=== INPUT DATA ===

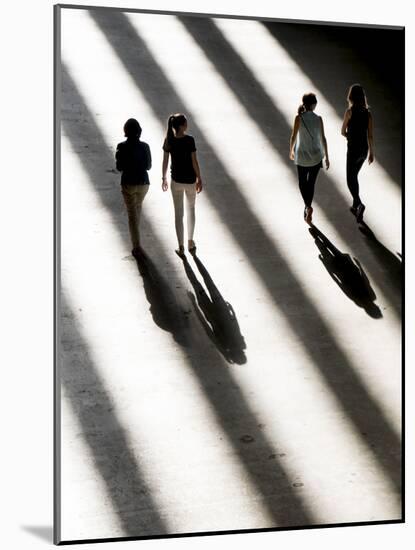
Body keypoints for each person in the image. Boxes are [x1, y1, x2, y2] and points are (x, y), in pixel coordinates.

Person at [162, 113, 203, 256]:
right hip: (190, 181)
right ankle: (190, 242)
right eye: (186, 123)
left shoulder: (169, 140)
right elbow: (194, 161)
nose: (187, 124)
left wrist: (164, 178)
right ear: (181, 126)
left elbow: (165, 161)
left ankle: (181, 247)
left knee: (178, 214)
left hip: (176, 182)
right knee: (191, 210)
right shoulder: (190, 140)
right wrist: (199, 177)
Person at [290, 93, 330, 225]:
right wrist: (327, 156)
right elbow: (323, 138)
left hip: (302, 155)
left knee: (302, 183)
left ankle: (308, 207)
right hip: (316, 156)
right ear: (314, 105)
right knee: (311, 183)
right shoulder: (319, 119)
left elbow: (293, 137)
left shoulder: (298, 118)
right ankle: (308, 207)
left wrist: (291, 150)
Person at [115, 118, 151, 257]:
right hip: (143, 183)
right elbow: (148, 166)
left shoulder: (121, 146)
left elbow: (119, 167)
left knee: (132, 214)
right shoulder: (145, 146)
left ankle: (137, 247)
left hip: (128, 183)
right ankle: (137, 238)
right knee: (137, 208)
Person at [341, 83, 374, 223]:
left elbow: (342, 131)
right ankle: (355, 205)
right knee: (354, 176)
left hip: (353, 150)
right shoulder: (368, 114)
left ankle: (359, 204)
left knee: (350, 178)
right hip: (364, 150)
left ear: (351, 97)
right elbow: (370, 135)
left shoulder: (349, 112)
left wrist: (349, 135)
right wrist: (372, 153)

===
=== INPUT DATA ===

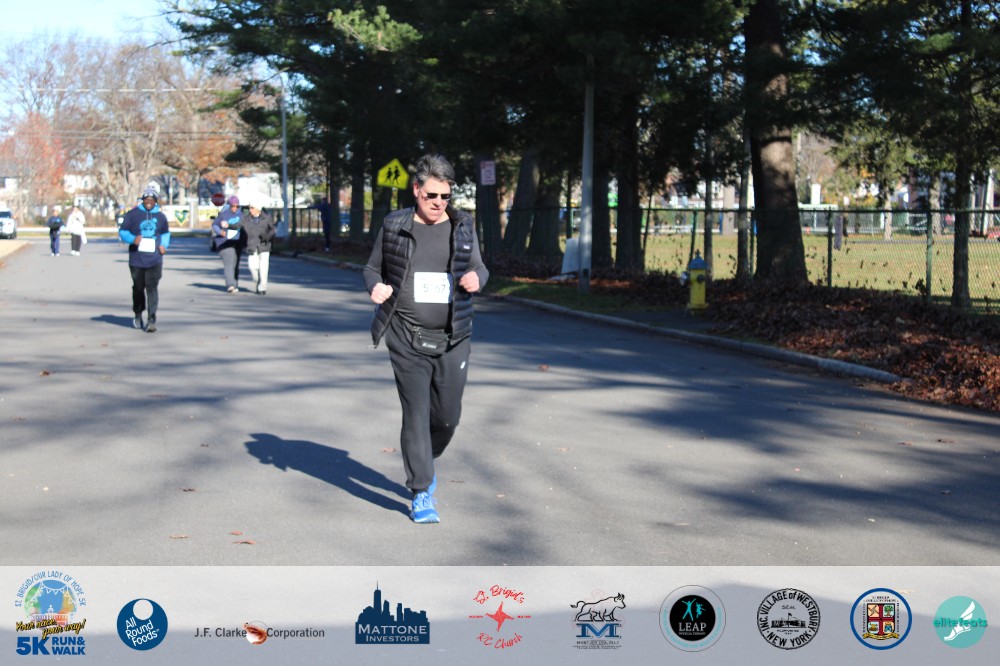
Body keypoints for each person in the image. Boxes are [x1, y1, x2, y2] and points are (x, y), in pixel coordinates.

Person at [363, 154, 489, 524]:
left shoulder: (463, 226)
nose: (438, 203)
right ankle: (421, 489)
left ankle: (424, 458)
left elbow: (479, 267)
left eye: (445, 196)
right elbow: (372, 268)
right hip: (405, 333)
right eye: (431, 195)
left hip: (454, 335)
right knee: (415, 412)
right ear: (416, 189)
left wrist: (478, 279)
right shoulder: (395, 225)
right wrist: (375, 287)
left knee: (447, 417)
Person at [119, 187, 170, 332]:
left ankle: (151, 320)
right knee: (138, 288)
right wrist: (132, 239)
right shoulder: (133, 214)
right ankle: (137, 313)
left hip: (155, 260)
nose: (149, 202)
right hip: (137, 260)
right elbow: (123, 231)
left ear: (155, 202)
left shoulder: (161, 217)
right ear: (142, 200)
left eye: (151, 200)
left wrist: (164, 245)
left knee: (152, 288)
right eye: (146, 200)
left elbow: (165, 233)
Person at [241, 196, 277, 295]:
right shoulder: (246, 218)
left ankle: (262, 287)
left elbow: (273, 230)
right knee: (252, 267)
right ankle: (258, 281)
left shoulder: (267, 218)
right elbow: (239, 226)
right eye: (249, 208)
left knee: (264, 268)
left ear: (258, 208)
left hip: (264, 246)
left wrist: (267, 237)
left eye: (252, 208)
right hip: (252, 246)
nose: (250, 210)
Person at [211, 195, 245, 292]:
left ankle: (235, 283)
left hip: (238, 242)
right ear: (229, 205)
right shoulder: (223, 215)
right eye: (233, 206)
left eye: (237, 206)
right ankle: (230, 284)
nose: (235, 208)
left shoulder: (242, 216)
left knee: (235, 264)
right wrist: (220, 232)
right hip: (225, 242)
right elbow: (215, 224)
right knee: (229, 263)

===

WHAT YOU WILL DO => Your answer should consist solely of the lines above from the line with "nose: (438, 203)" to the line with "left wrist: (478, 279)", both included, reproduced exactly.

WRITTEN ANSWER =>
nose: (438, 203)
right ankle: (421, 489)
left ankle: (424, 458)
left elbow: (479, 267)
left eye: (445, 196)
right elbow: (372, 268)
right hip: (405, 333)
right eye: (431, 195)
left hip: (454, 335)
right knee: (415, 412)
right ear: (416, 189)
left wrist: (478, 279)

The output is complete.